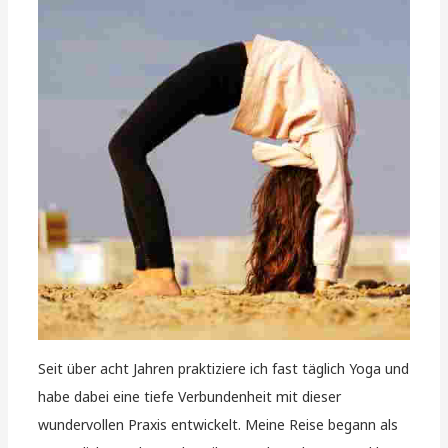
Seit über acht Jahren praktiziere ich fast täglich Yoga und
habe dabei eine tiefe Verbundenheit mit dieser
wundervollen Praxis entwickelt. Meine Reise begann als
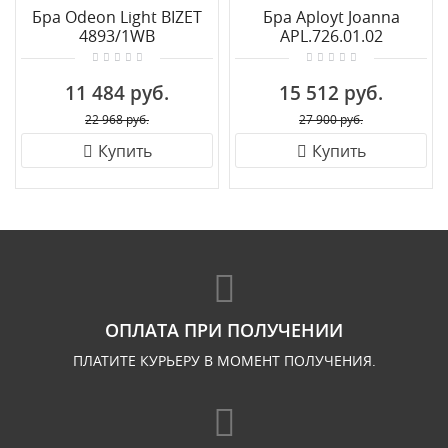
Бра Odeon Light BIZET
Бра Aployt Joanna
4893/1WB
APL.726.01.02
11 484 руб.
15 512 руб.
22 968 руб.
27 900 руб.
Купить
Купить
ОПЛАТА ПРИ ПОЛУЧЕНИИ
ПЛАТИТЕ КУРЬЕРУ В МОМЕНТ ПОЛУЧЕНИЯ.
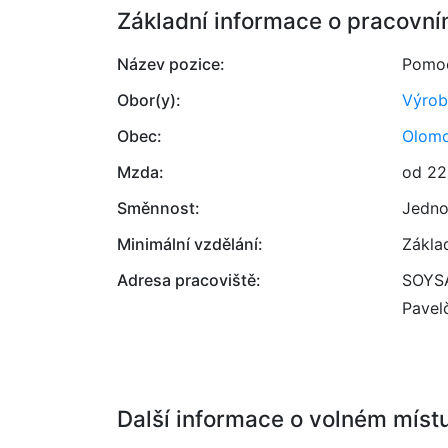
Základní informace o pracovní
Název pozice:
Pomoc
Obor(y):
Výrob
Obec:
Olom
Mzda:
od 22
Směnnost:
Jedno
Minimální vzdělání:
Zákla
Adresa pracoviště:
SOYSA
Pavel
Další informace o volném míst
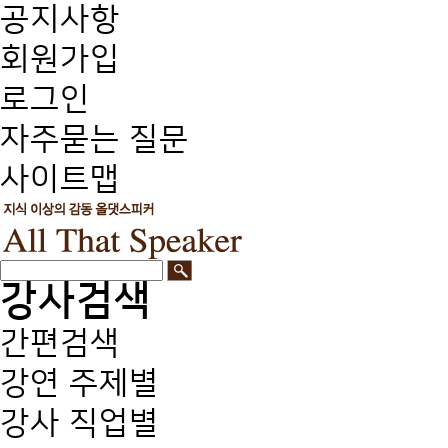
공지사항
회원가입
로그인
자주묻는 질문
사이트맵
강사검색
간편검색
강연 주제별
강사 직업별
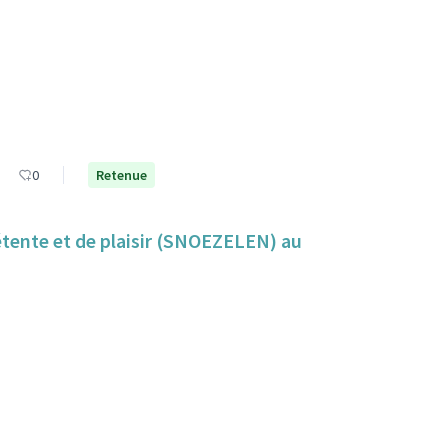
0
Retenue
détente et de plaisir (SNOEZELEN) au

------------------------------------------------------------

# Exercise
When you return the listing, keep it exact and omit any pictures it holds.

# Written answer
Seit über acht Jahren praktiziere ich fast täglich Yoga und
habe dabei eine tiefe Verbundenheit mit dieser
wundervollen Praxis entwickelt. Meine Reise begann als
Бра Odeon Light BIZET
Бра Aployt Joanna
4893/1WB
APL.726.01.02
11 484 руб.
15 512 руб.
22 968 руб.
27 900 руб.
Купить
Купить
ОПЛАТА ПРИ ПОЛУЧЕНИИ
ПЛАТИТЕ КУРЬЕРУ В МОМЕНТ ПОЛУЧЕНИЯ.
Základní informace o pracovní
Název pozice:
Pomoc
Obor(y):
Výrob
Obec:
Olom
Mzda:
od 22
Směnnost:
Jedno
Minimální vzdělání:
Zákla
Adresa pracoviště:
SOYSA
Pavel
Další informace o volném míst
공지사항
회원가입
로그인
자주묻는 질문
사이트맵
강사검색
간편검색
강연 주제별
강사 직업별
0
Retenue
détente et de plaisir (SNOEZELEN) au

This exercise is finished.